CSC 301.01, Class 39: Improved string-matching algorithms

Overview

• Preliminaries
• Notes and news
• Upcoming work
• Extra credit
• Questions
• Quick review
• The hash-code approach
• Building the table

News / Etc.

• Warning! Our Chair is visiting class this week.
• Cut/Close/Balance period finishes on Friday at 5:00 p.m.
• You may start Add/Drop on Monday the 4th.

Upcoming work

• NEW CS Table Tuesday: Exotic PLs

Extra credit (Peer)

• Swim meet this coming weekend. 6pm to ??? today. 9am tomorrow a.m.
• Chamber Ensembles Saturday at 4:00 p.m.
• One Acts this weekend.

Extra Credit (Misc)

• Mental Health Campus Resource Fair. Friday at 4pm in JRC 209.
• NEW Newtown film on Tuesday.

Other good things

• Festival of trees at Drake THIS afternoon
• Jazz Ensemble Concert TONIGHT at 7:30 p.m.
• YGB Saturday at 2:00 p.m.
• Collegium Concert Sunday at 2:00 p.m.

Quick review

Our goal: Given a source of length n and a target of length m, find the first (or all) matches of the source in the target.
•••
QUESTIONS ▸
(a) According to the class notes, when does the Cut/Close/Balance period end?
(b) From the class notes, extract the passage from "News / Etc." up to and including "Extra credit (Peer)".
(c) Why does the news section of the class notes carry a warning?

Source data
•••
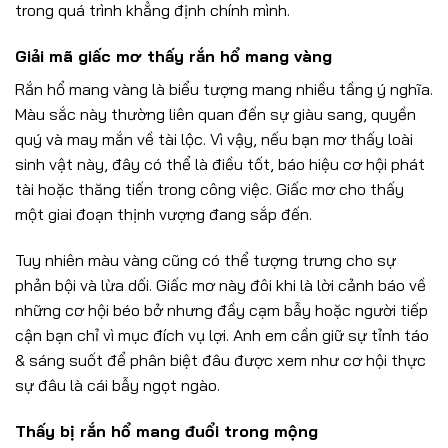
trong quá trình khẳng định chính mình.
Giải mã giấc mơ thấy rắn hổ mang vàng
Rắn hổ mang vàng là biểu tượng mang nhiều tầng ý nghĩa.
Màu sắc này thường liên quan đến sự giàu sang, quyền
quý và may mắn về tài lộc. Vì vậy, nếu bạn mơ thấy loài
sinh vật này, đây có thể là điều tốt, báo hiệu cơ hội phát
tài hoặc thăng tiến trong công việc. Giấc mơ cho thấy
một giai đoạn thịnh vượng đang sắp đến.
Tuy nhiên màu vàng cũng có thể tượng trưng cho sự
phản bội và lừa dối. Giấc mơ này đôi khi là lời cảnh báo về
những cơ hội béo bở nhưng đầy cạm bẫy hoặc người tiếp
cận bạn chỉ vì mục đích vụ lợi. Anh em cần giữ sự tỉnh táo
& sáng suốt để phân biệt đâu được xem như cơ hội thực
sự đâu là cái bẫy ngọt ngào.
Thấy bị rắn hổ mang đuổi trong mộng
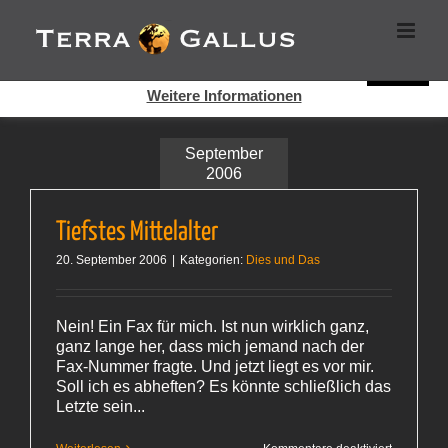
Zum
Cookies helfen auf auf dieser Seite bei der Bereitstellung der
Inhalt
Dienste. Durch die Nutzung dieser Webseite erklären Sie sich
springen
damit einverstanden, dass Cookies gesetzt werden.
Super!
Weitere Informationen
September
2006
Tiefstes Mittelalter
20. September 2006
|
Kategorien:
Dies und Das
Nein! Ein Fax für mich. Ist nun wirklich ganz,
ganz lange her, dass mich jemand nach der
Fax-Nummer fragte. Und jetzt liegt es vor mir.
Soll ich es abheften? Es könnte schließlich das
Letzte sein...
•••
SOLUTION LIST ▸
(a) It ends on Friday at 5:00 p.m.

(b)
News / Etc.

• Warning! Our Chair is visiting class this week.
• Cut/Close/Balance period finishes on Friday at 5:00 p.m.
• You may start Add/Drop on Monday the 4th.

Upcoming work

• NEW CS Table Tuesday: Exotic PLs

Extra credit (Peer)

(c) The warning is there because the Chair is visiting class this week.